Enriched Flour Bleached (Wheat Flour, Niacin, Iron, Thiamin Mononitrate, Riboflavin, Folic Acid), Sugar, Cocoa Processed with Alkali (Red Dutched and Dark Dutched), Corn Syrup, Chocolate Chips (Sugar, Chocolate Liquor, Cocoa Butter, Soy Lecithin, Artificial Flavor [Vanillin]), Leavening (Baking Soda, Monocalcium Phosphate, Sodium Aluminum Phosphate). Contains 2% or less of: Corn Starch, Modified Corn Starch, Partially Hydrogenated Soybean and/or Cottonseed Oil, Carob Powder, Propylene Glycol Mono- and Diesters of Fatty Acids, Distilled Monoglycerides, Salt, Dicalcium Phosphate, Sodium Stearoyl Lactylate, Artificial Flavor, Xanthan Gum, Cellulose Gum.
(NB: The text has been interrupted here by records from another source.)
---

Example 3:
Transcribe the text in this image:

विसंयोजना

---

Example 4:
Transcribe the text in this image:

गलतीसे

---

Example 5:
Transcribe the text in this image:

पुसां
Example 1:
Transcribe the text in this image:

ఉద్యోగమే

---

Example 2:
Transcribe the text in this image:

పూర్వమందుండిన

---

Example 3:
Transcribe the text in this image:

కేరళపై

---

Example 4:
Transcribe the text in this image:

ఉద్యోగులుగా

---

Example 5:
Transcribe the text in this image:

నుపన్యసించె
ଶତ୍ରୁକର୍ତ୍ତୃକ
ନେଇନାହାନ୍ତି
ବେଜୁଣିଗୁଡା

You will need: 1-1/4 cups water; 1/2 cup vegetable oil; 3 eggs. 1. Heat oven to 350F if you have a shiny metal or glass pan or 325F for a dark or nonstick pan. Grease bottom only of a 13" x 9" pan or the bottom and sides of all other pans. 2. In a large bowl, beat cake mix, water, oil and eggs on low speed 30 seconds, then on medium speed 2 minutes, scraping bowl occasionally. Pour into pan. 3. Bake as directed in the chart or until a toothpick inserted in the center comes out clean. Cool 10 minutes before removing from pan. Cool completely before frosting. For 13" x 9" pan bake 30-35 minutes. For Two 8" Round pans bake 30-35 minutes. For Two 9" Round pans bake 25-30 minutes. For 12-Cup Fluted Tube (bundt) bake 40-45 minutes. If using dark or nonstick pan, lengthen bake time 3-5 minutes. Great for cupcakes: Heat oven to 375F for shiny metal pan or 350F for dark or nonstick pan. Line regular-size muffin pan with paper baking cups. Spoon batter into cups (about 3 Tbsp. each). Bake 14 to 19 minutes or until toothpick comes out clean. Cool 5 minutes; remove from pan. Cool completely before frosting. Makes 24. High Altitude (3500 - 6500ft): Stir 2 Tbsp. all-purpose flour into dry cake mix; decrease oil to 1/3 cup. For all fluted pans, heat oven to 325F; grease and flour fluted pan. Makes 36 cupcakes.